Aufgabe A.
Erklären Sie mithilfe des Lesetexts, weshalb Christian Bruch vorerst Vorstandsvorsitzender von Siemens Energy bleibt.
Aufgabe B.
Um wie viel Prozent fiel der Aktienkurs laut dem Lesetext zeitweise, als Bruch die neue Strategie für Siemens Gamesa vorstellte?
Aufgabe C.
Schreiben Sie aus dem Lesetext die Stelle zwischen „So ist es an“ und „Siemens Energy ein.“ ab, beide Angaben eingeschlossen.

Lesetext.
··········

Warum Christian Bruch vorerst Chef von Siemens Energy bleibt
München. Der Kapitalmarkttag des Krisenkonzerns Siemens Energy hat dem Vorstandsvorsitzenden Christian Bruch Überraschendes beschert: Vertrauen. Aufsichtsratschef Joe Kaeser versicherte dem CEO seine Rückendeckung, berichteten Teilnehmer eines Dinners, das Dienstagabend mit Analysten stattfand.
Und mit Kaeser glaubt der gesamte Aufsichtsrat, Bruch sei weiterhin der richtige Manager für den Posten, verlautet es aus dem Kontrollgremium. Allein, er bleibe ein CEO auf Bewährung.
So ist es an den Börsen mit dem Vertrauen in Bruch nicht weit her. Als der Vorstandsvorsitzende am Dienstag die mit Spannung erwartete neue Strategie für die verlustreiche Windsparte Siemens Gamesa vorstellte, sackte der Aktienkurs zeitweise um knapp zehn Prozent ab. „Das war nicht der große Befreiungsschlag“, räumen auch Insider bei Siemens Energy ein.

··········

Datenauszug.

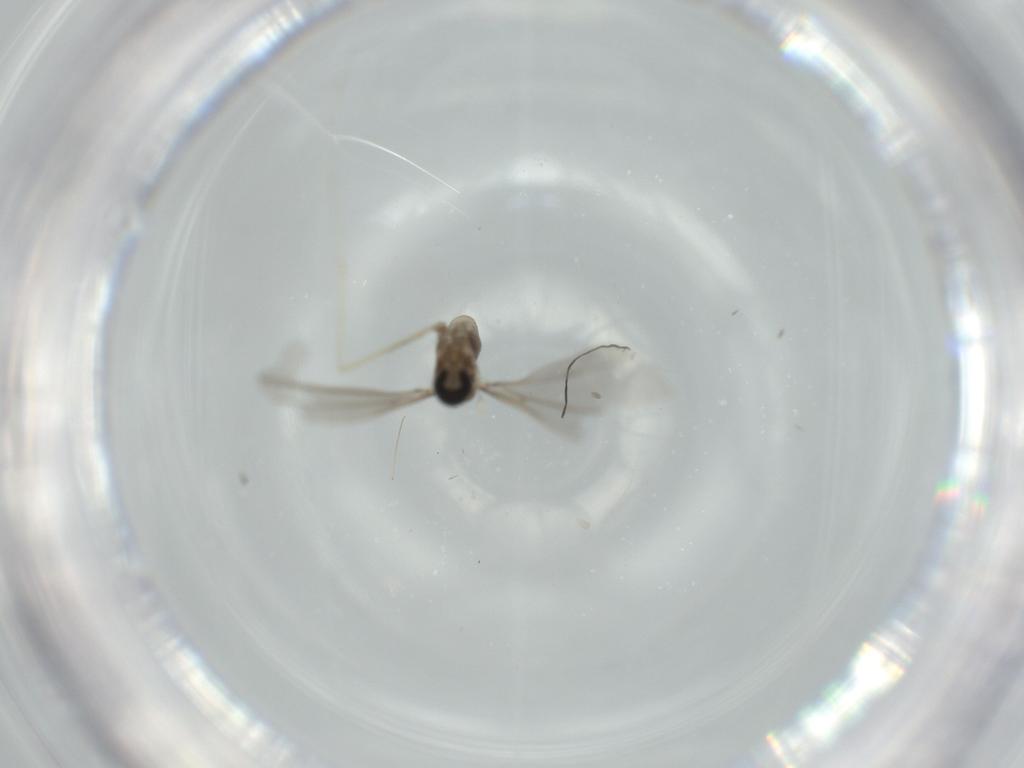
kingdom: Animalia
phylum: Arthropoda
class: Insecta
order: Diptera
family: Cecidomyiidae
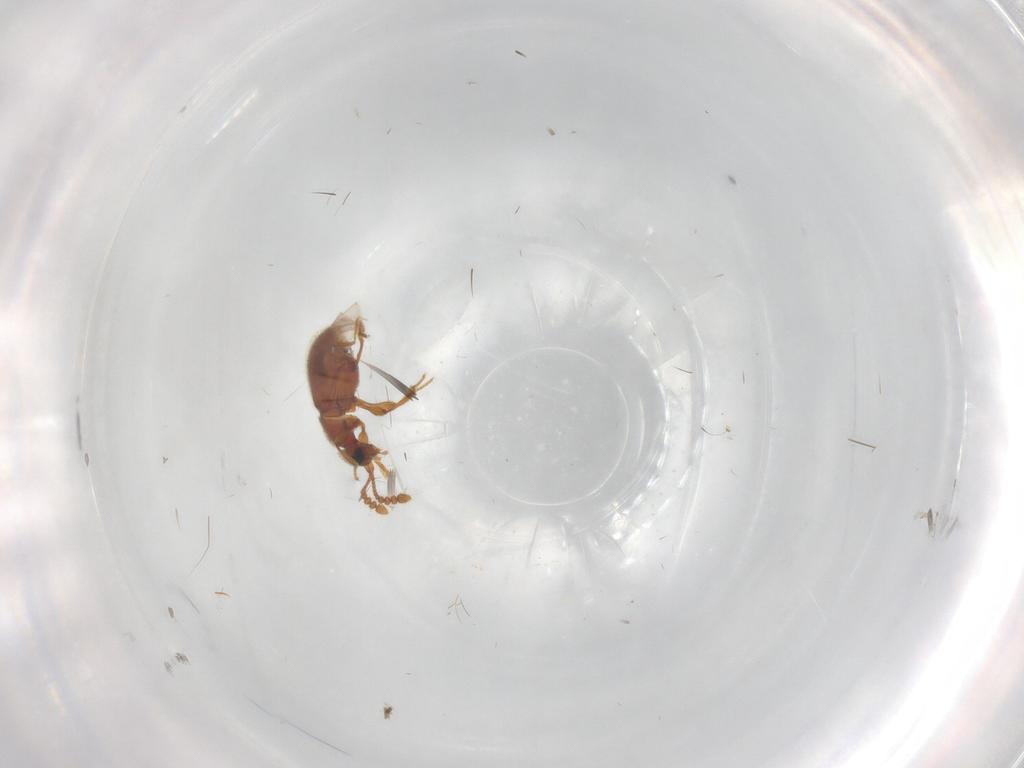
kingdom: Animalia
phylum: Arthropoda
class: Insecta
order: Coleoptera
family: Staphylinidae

··········

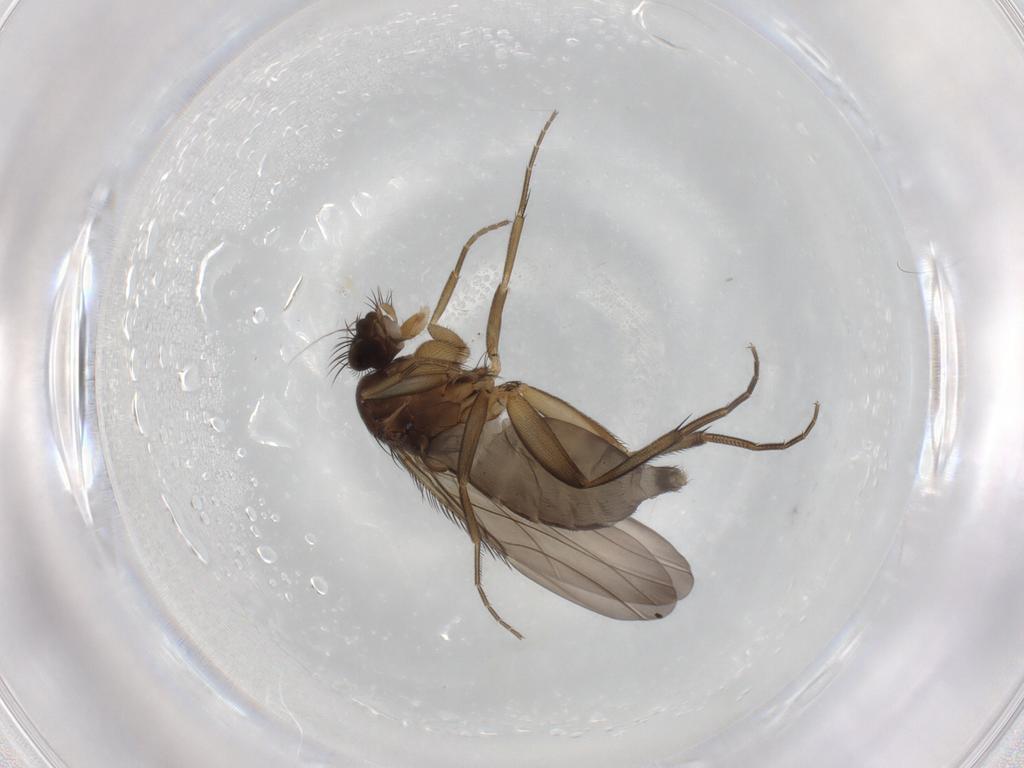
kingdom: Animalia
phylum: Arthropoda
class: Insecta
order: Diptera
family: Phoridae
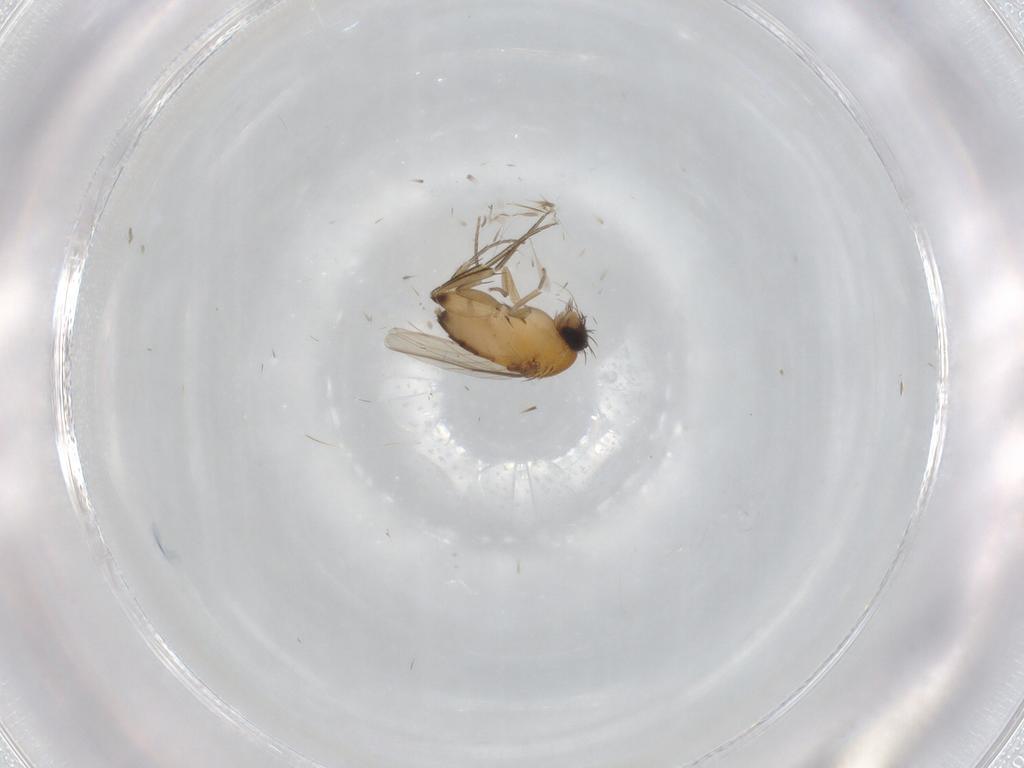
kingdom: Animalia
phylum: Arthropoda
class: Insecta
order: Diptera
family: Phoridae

··········

Ergebnis A.
Aufsichtsratschef Joe Kaeser hat Bruch seine Rückendeckung zugesichert, und mit ihm hält der gesamte Aufsichtsrat Bruch weiterhin für den richtigen Manager für den Posten. Er bleibt allerdings ein CEO auf Bewährung.

Ergebnis B.
Um knapp zehn Prozent.

Ergebnis C.
So ist es an den Börsen mit dem Vertrauen in Bruch nicht weit her. Als der Vorstandsvorsitzende am Dienstag die mit Spannung erwartete neue Strategie für die verlustreiche Windsparte Siemens Gamesa vorstellte, sackte der Aktienkurs zeitweise um knapp zehn Prozent ab. „Das war nicht der große Befreiungsschlag“, räumen auch Insider bei Siemens Energy ein.